As part of Golden Week, one of my co-workers and his wife invited me to stay at her parents house about an hour from Tokyo. It was a fantastic and rare opportunity to experience Japanese home life firsthand – home cooking, tatami matting, futons and the works. Since her parents didn’t speak any English, my Japanese really got a working over. The Japanese spoken in homes is also different to those in business. Of course, the vocabulary used is different, but the means of conjugating verbs is different too. Instead of saying shimasu (to do), you say suru. Instead of saying ikimasu (to go), you say iku. In spite of the challenges, I learned lots of things, and one of the first was this Shogi.

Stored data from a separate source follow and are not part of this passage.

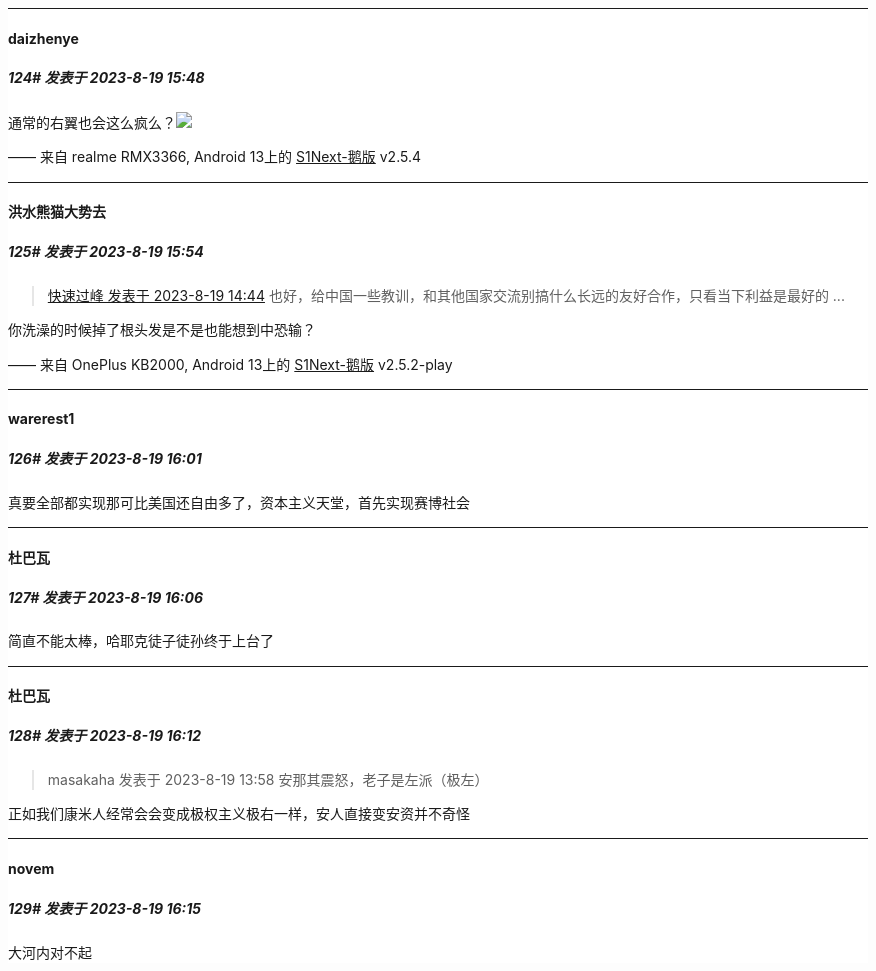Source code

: *****

####  daizhenye  
##### 124#       发表于 2023-8-19 15:48

通常的右翼也会这么疯么？<img src="https://static.saraba1st.com/image/smiley/face2017/024.png" referrerpolicy="no-referrer">

—— 来自 realme RMX3366, Android 13上的 [S1Next-鹅版](https://github.com/ykrank/S1-Next/releases) v2.5.4

*****

####  洪水熊猫大势去  
##### 125#       发表于 2023-8-19 15:54

<blockquote><a href="httphttps://bbs.saraba1st.com/2b/forum.php?mod=redirect&amp;goto=findpost&amp;pid=62084282&amp;ptid=2149043" target="_blank">快速过峰 发表于 2023-8-19 14:44</a>
也好，给中国一些教训，和其他国家交流别搞什么长远的友好合作，只看当下利益是最好的 ...</blockquote>
你洗澡的时候掉了根头发是不是也能想到中恐输？

—— 来自 OnePlus KB2000, Android 13上的 [S1Next-鹅版](https://github.com/ykrank/S1-Next/releases) v2.5.2-play


*****

####  warerest1  
##### 126#       发表于 2023-8-19 16:01

真要全部都实现那可比美国还自由多了，资本主义天堂，首先实现赛博社会


*****

####  杜巴瓦  
##### 127#       发表于 2023-8-19 16:06

简直不能太棒，哈耶克徒子徒孙终于上台了

*****

####  杜巴瓦  
##### 128#       发表于 2023-8-19 16:12

<blockquote>masakaha 发表于 2023-8-19 13:58
安那其震怒，老子是左派（极左）</blockquote>
正如我们康米人经常会会变成极权主义极右一样，安人直接变安资并不奇怪


*****

####  novem  
##### 129#       发表于 2023-8-19 16:15

大河内对不起
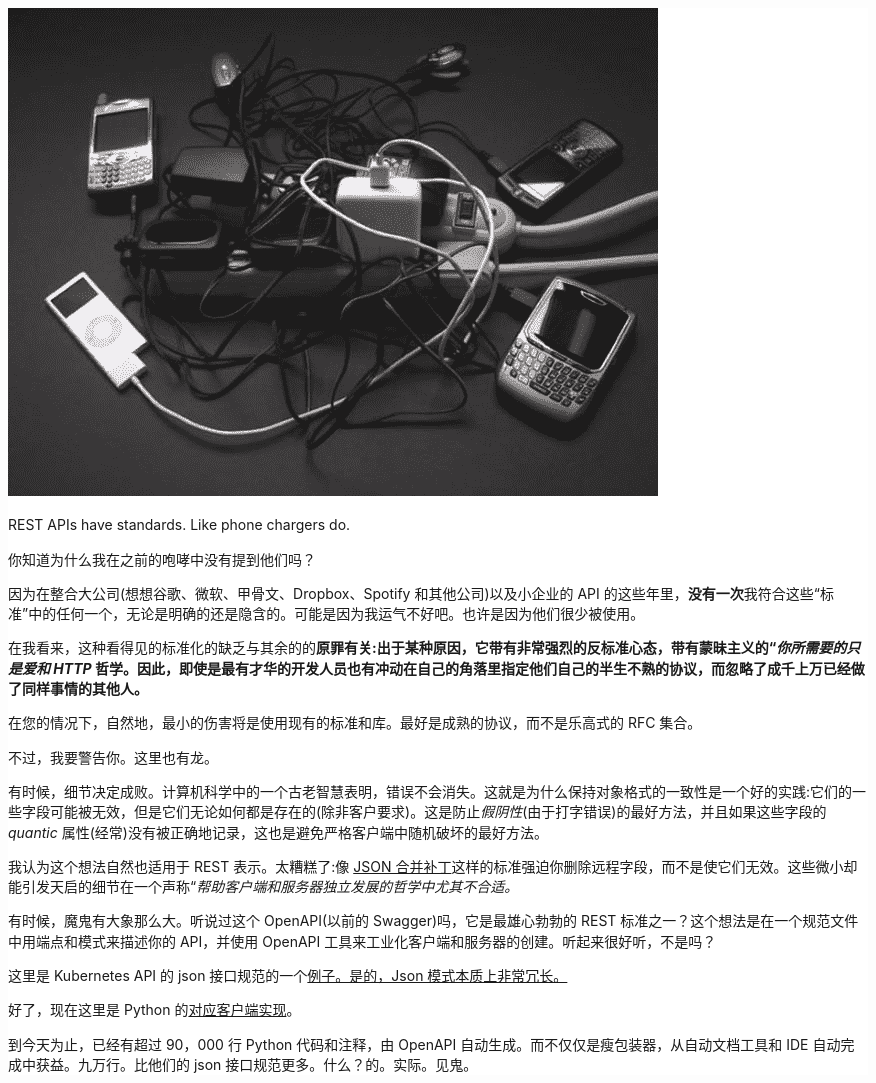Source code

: ![i6CBAPMfBiy4qOpl5ceeYOwH3Y8EwOuBz8bc](img/9e4023f49bfcf1f075ca49c88798b015.png)

REST APIs have standards. Like phone chargers do.

你知道为什么我在之前的咆哮中没有提到他们吗？

因为在整合大公司(想想谷歌、微软、甲骨文、Dropbox、Spotify 和其他公司)以及小企业的 API 的这些年里，**没有一次**我符合这些“标准”中的任何一个，无论是明确的还是隐含的。可能是因为我运气不好吧。也许是因为他们很少被使用。

在我看来，这种看得见的标准化的缺乏与其余的的**原罪有关:出于某种原因，它带有非常强烈的反标准心态，带有蒙昧主义的“*你所需要的只是爱和 HTTP* 哲学。因此，即使是最有才华的开发人员也有冲动在自己的角落里指定他们自己的半生不熟的协议，而忽略了成千上万已经做了同样事情的其他人。**

在您的情况下，自然地，最小的伤害将是使用现有的标准和库。最好是成熟的协议，而不是乐高式的 RFC 集合。

不过，我要警告你。这里也有龙。

有时候，细节决定成败。计算机科学中的一个古老智慧表明，错误不会消失。这就是为什么保持对象格式的一致性是一个好的实践:它们的一些字段可能被无效，但是它们无论如何都是存在的(除非客户要求)。这是防止*假阴性*(由于打字错误)的最好方法，并且如果这些字段的 *quantic* 属性(经常)没有被正确地记录，这也是避免严格客户端中随机破坏的最好方法。

我认为这个想法自然也适用于 REST 表示。太糟糕了:像 [JSON 合并补丁](https://tools.ietf.org/html/rfc7386)这样的标准强迫你删除远程字段，而不是使它们无效。这些微小却能引发天启的细节在一个声称“*帮助客户端和服务器独立发展的哲学中尤其不合适。*

有时候，魔鬼有大象那么大。听说过这个 OpenAPI(以前的 Swagger)吗，它是最雄心勃勃的 REST 标准之一？这个想法是在一个规范文件中用端点和模式来描述你的 API，并使用 OpenAPI 工具来工业化客户端和服务器的创建。听起来很好听，不是吗？

这里是 Kubernetes API 的 json 接口规范的一个[例子。是的，Json 模式本质上非常冗长。](https://raw.githubusercontent.com/kubernetes/kubernetes/master/api/openapi-spec/swagger.json)

好了，现在这里是 Python 的[对应客户端实现](https://github.com/kubernetes-incubator/client-python/tree/master/kubernetes/client)。

到今天为止，已经有超过 90，000 行 Python 代码和注释，由 OpenAPI 自动生成。而不仅仅是瘦包装器，从自动文档工具和 IDE 自动完成中获益。九万行。比他们的 json 接口规范更多。什么？的。实际。见鬼。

Shogi is Japanese chess. The rules and objectives very similar to chess, in that you’re still trying to checkmate the king. There’s lots of differences to ratchet up the difficulty, though. Firstly, when you capture a piece, it can come back into play under your control. So, capturing pieces not only makes your opponent weaker, but it makes you stronger, too. You can drop this captured piece almost anywhere on the board, including right into the middle of your opponent’s pieces. So, not only do you have have to calculate all the moves the pieces currently on the board can make, but also the effect of your opponent dropping a captured piece of their choosing on to the board. As if chess didn’t hurt the brain enough already…
Overall, the pieces have more restricted movements than Western Chess. There’s no equivalent Queen piece, and there’s only one rook and one bishop. Pawns can only capture forward, not in both diagonal directions. Knights still move in “L” shapes, but only forwards, not sideways. There’s a four “Generals” which can only move one square like the King, but in restricted directions.
If you can get any of your pieces into one of the back three rows of the opponent’s territory, they are promoted to upgraded versions. At this point, the possible moves of the piece sometimes changes completely – rough for a beginner! It was a tough time remembering which piece was which, and what it did: the main way to distinguish them are somewhat elaborate kanji printed in a calligraphy style on them.
The combined effect of all this: I got my ass handed to me. Which proves that at its essence, yep – it’s still definitely chess.